(RECORDS SHOWN)
+-------+
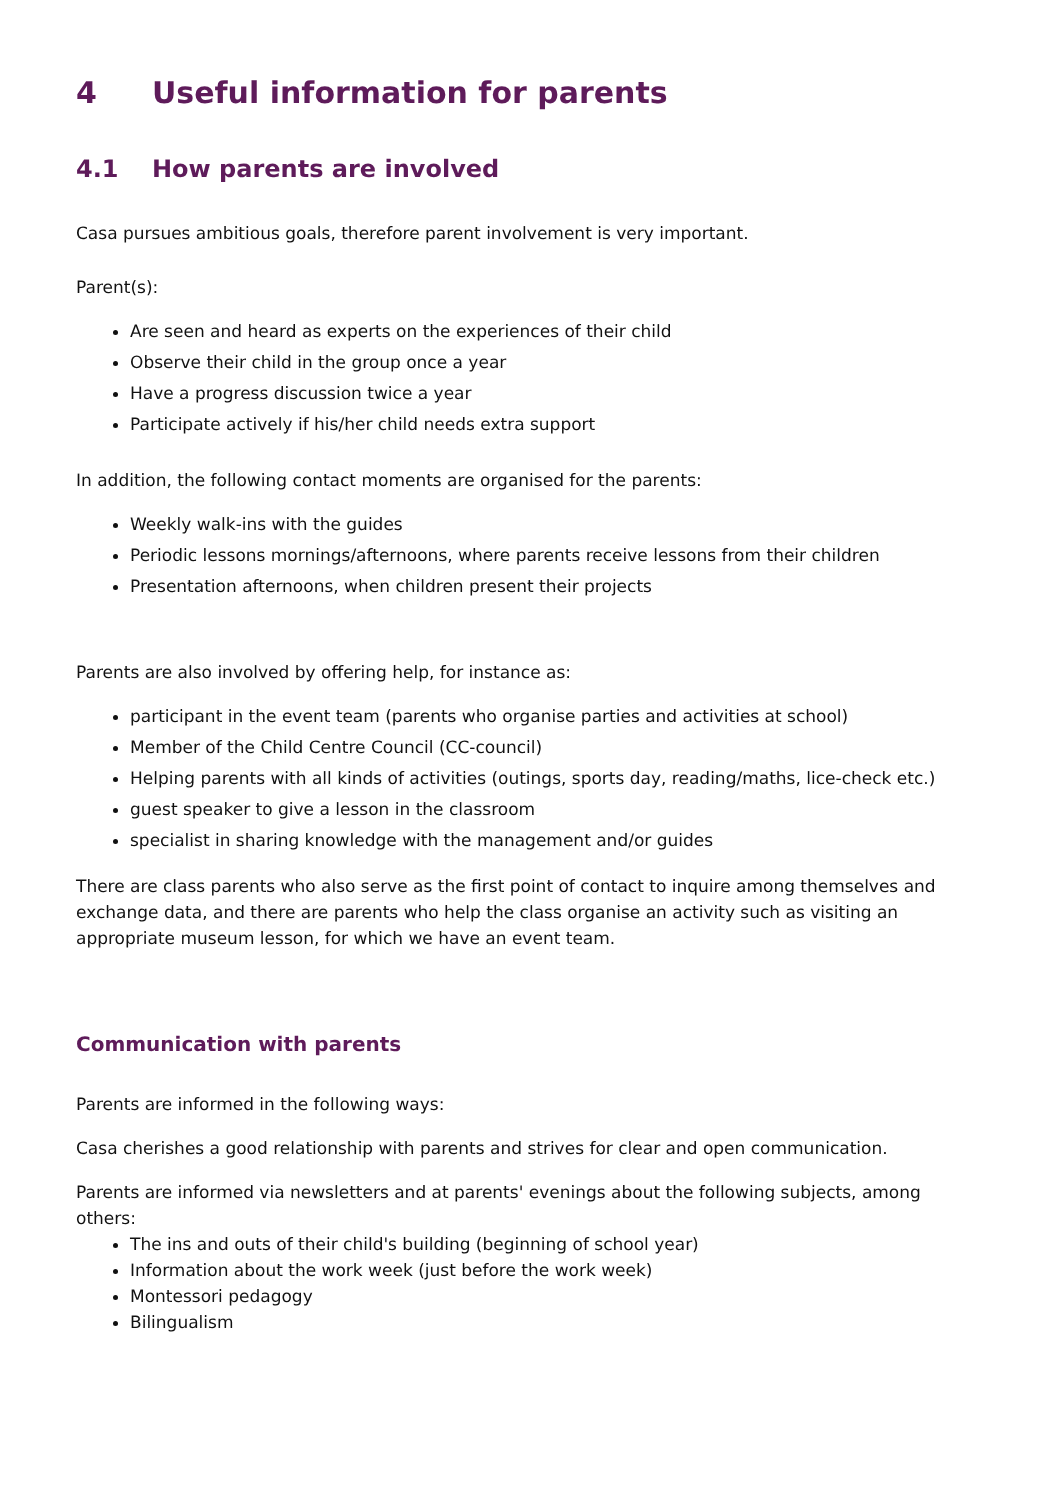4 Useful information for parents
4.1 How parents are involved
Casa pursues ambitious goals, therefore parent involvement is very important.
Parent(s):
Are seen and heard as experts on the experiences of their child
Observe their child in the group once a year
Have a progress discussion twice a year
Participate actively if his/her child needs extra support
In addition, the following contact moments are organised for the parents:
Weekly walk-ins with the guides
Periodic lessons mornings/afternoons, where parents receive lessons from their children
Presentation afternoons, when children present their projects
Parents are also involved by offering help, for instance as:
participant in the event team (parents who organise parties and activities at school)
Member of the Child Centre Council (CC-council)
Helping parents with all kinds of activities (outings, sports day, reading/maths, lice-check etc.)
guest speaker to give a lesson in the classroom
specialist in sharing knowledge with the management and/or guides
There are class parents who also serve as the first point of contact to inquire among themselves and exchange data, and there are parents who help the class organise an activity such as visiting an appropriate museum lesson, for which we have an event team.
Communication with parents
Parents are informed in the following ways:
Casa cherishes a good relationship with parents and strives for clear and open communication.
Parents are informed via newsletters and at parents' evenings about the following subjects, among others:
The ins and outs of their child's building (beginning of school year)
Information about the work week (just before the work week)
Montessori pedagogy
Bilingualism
+-------+
(TASK TO COMPLETE)
The answer is the lines above, word for word, from the first one through the one containing "Weekly walk-ins with the guides"; it includes no pictures.

(SOLUTION FOR THIS PROBLEM)
4 Useful information for parents
4.1 How parents are involved
Casa pursues ambitious goals, therefore parent involvement is very important.
Parent(s):
Are seen and heard as experts on the experiences of their child
Observe their child in the group once a year
Have a progress discussion twice a year
Participate actively if his/her child needs extra support
In addition, the following contact moments are organised for the parents:
Weekly walk-ins with the guides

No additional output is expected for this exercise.